Objectives The aim of this study was to describe the associations between weight, body mass index (BMI) and overweight in childhood and knee pain, stiffness and physical dysfunction in adults 25 years later.

Methods Subjects broadly representative of the Australian population (n=449, aged 31-41 years, female 47.9%) were selected from the Childhood Determinants of Adult Health study (a long-term follow-up study of Australian Schools Health and Fitness Survey of 1985). Height, weight, and knee injury were recorded, and knee pain was assessed using WOMAC scale. Childhood height and weight were measured according to standard protocols 25 years prior, and BMI and overweight were calculated.

Results Childhood weight, BMI and overweight were significantly associated with the presence of adulthood knee pain when walking on flat surface after adjustment for childhood age, duration of follow-up, sex, height (if weight was the predictor), childhood and adulthood injury. These associations persisted after further adjustment for adulthood corresponding measures (BMI: OR: 1.17, 95% CI: 1.01,1.36; overweight: OR: 3.35, 95% CI: 1.34,8.40; weight: OR: 1.07, 95% CI: 1.00,1.13). Subjects who were overweight in both childhood and adult life had a significant increase in the adulthood walking knee pain (27.3% of subjects, OR: 3.17, 95% CI: 1.06,9.52) compared with those who had normal weight in both childhood and adult life (walking knee pain: 8.6% in these subjects). These associations were most notable in males.

There were no significant associations between childhood obesity measures and total WOMAC knee pain, stiffness and dysfunction scores. However, gender-specific analysis revealed an effect of overweight in childhood on adulthood total WOMAC pain (OR: 2.78, 95%CI: 1.00,7.72) in males, but this became of borderline significance after adjustment for adulthood overweight. In males, childhood weight and BMI were associated with greater total WOMAC stiffness (BMI: OR: 1.25, 95% CI: 1.07,1.45; weight: OR: 1.08, 95% CI: 1.02,1.15) and physical dysfunction (BMI: OR: 1.22, 95% CI: 1.06,1.41; weight: OR: 1.07, 95% CI: 1.01,1.13) independent of adulthood weight and BMI.

Conclusions Childhood obesity measures were significantly associated with adulthood mechanical knee joint pain, knee stiffness and physical dysfunction mainly in men, independent of the adult obesity measures. These indicate the importance of reducing childhood obesity in preventing adulthood knee symptoms.


  1. Jinks C, Jordan KP, Blagojevic M, Croft P. Predictors of onset and progression of knee pain in adults living in the community. A prospective study. Rheumatology (Oxford). 2008 Mar; 47(3):368-374.

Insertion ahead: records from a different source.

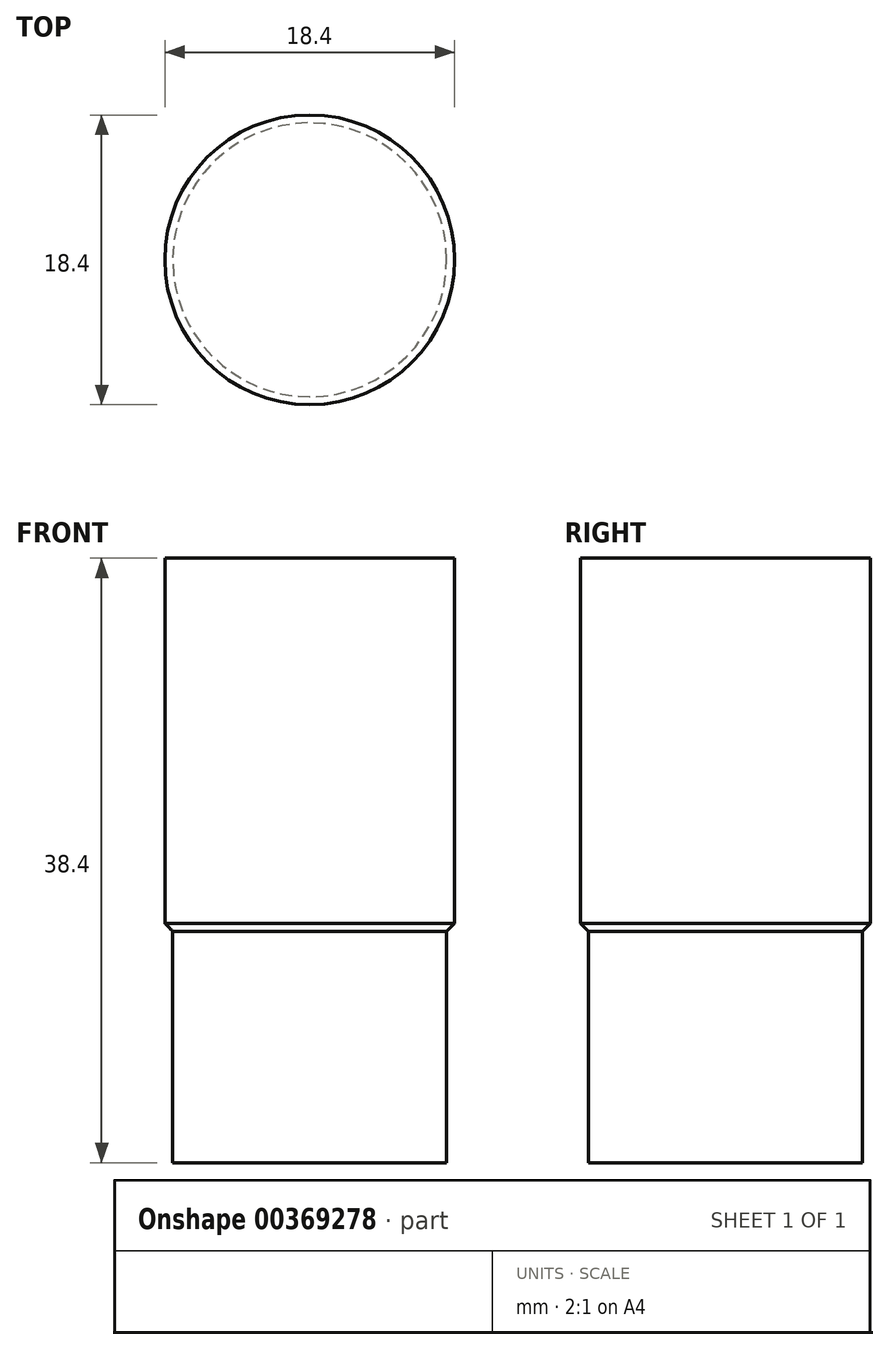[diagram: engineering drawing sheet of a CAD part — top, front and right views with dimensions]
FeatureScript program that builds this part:
annotation { "Feature Type Name" : "Feature", "Feature Type Description" : "" }
export const myFeature = defineFeature(function(context is Context, id is Id, definition is map)
    precondition{}
    {
        {
            var Q0;
            Q0=qCreatedBy(makeId("Front.planeOp"),FACE);
            var sketch = newSketch(context, id + "F0", { "sketchPlane" : qUnion([Q0])});
            skLineSegment(sketch, "E0", {"start": v(0, 0) * mm, "end": v(0, 47.07) * mm, "construction": true});
            skLineSegment(sketch, "E1", {"start": v(0, 0) * mm, "end": v(8.7, 0) * mm});
            skLineSegment(sketch, "E2", {"start": v(8.7, 0) * mm, "end": v(8.7, 14.7) * mm});
            skLineSegment(sketch, "E3", {"start": v(8.7, 14.7) * mm, "end": v(9.2, 15.2) * mm});
            skLineSegment(sketch, "E4", {"start": v(9.2, 15.2) * mm, "end": v(9.2, 38.4) * mm});
            skLineSegment(sketch, "E5", {"start": v(9.2, 38.4) * mm, "end": v(0, 38.4) * mm});
            skLineSegment(sketch, "E6", {"start": v(0, 38.4) * mm, "end": v(0, 0) * mm});
            skLineSegment(sketch, "E7", {"start": v(8.7, 14.7) * mm, "end": v(8.7, 20.44) * mm, "construction": true});
            skSolve(sketch);
        }
        {
            var Q0;
            Q0=qSketchRegion(id+"F0",true);
            var Q1;
            Q1=sQuery(id+"F0.wireOp",EDGE,"E0");
            revolve(context, id + "F1", {"entities" : qUnion([Q0]), "axis" : qUnion([Q1]), "revolveType" : RevolveType.FULL});
        }
    });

  2. Deere KC, Clinch J, Holliday K, McBeth J, Crawley EM, Sayers A, et al. Obesity is a risk factor for musculoskeletal pain in adolescents: findings from a population-based cohort. Pain. 2012 Sep; 153(9):1932-1938.

Acknowledgements The National Health and Medical Research Council (NHMRC) of Australia funded this study. Special thanks go to the subjects who made this study possible. The roles of Liz O’Loughlin and Judy Hankin in collecting the data, Marita Dalton in managing the database and Petr Otahal in statistical analyses are gratefully acknowledged. C. Ding is a recipient of ARC Future Fellowship, G. Jones is a recipient of a NHMRC Practitioner Fellowship, L. Blizzard is a recipient of a NHMRC Career Development Fellowshipand and A. Venn is a recipient of a NHMRC Research Fellowship. None of the authors have any conflict of interest to declare.